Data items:
☆ ☆ ☆

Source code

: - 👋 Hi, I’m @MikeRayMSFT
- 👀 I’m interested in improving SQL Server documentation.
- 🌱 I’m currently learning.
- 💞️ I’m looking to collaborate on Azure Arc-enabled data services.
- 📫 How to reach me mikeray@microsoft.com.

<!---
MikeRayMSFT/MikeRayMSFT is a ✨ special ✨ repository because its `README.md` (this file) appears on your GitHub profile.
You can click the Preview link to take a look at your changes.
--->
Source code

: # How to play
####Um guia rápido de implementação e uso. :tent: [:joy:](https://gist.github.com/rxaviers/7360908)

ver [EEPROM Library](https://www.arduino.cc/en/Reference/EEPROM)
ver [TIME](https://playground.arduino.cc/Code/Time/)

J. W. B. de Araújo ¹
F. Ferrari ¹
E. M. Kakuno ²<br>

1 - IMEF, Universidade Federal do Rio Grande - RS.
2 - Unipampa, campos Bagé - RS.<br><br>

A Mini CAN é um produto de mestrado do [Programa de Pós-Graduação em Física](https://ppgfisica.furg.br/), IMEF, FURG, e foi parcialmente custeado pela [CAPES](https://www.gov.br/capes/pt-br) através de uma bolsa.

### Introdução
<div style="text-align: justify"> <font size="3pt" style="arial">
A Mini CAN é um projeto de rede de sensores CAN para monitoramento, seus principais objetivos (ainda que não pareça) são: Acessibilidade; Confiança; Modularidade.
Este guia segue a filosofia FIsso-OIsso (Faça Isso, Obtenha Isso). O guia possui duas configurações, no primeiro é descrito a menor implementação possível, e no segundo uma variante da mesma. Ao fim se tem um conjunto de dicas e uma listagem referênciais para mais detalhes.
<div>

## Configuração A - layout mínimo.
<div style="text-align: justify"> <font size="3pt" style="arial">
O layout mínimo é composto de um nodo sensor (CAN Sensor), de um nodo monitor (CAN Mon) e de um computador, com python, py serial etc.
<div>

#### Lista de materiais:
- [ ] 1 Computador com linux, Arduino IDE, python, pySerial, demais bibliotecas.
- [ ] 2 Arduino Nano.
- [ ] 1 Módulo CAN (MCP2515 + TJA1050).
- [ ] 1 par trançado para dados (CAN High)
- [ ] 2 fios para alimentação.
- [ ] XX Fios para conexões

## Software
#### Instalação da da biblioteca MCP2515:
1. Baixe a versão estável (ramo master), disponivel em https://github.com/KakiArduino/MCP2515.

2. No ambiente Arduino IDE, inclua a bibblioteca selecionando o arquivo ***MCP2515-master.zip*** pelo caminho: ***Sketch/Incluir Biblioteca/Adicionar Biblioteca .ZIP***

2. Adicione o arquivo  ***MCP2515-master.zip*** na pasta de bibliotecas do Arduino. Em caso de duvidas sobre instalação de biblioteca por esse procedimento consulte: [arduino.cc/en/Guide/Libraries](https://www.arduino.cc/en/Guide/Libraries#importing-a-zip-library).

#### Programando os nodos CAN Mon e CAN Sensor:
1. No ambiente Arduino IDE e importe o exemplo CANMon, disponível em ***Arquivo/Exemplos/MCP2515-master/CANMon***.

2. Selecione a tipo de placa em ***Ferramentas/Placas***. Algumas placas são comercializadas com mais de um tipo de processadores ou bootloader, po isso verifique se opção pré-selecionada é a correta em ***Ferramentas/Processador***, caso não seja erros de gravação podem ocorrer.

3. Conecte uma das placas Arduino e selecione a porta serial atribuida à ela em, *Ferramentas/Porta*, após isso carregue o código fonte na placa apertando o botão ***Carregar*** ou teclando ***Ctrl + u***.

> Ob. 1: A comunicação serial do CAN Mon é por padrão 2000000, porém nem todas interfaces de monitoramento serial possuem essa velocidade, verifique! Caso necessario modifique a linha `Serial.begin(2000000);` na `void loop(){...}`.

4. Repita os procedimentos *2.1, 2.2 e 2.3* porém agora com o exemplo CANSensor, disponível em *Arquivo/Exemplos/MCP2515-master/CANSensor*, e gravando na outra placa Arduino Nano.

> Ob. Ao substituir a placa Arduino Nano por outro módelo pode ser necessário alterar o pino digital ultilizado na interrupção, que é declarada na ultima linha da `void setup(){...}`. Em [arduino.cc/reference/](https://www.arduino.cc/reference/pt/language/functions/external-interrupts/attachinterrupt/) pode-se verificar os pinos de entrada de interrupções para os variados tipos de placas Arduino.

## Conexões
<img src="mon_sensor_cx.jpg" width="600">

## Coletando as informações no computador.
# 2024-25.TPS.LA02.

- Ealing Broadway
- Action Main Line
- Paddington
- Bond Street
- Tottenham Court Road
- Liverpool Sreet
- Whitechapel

☆ ☆ ☆

# [EXERCISE REQUIREMENTS]
Of the lines above, show those in which "Ferramentas" appears.

# [TASK OUTPUT]
2. Selecione a tipo de placa em ***Ferramentas/Placas***. Algumas placas são comercializadas com mais de um tipo de processadores ou bootloader, po isso verifique se opção pré-selecionada é a correta em ***Ferramentas/Processador***, caso não seja erros de gravação podem ocorrer.
3. Conecte uma das placas Arduino e selecione a porta serial atribuida à ela em, *Ferramentas/Porta*, após isso carregue o código fonte na placa apertando o botão ***Carregar*** ou teclando ***Ctrl + u***.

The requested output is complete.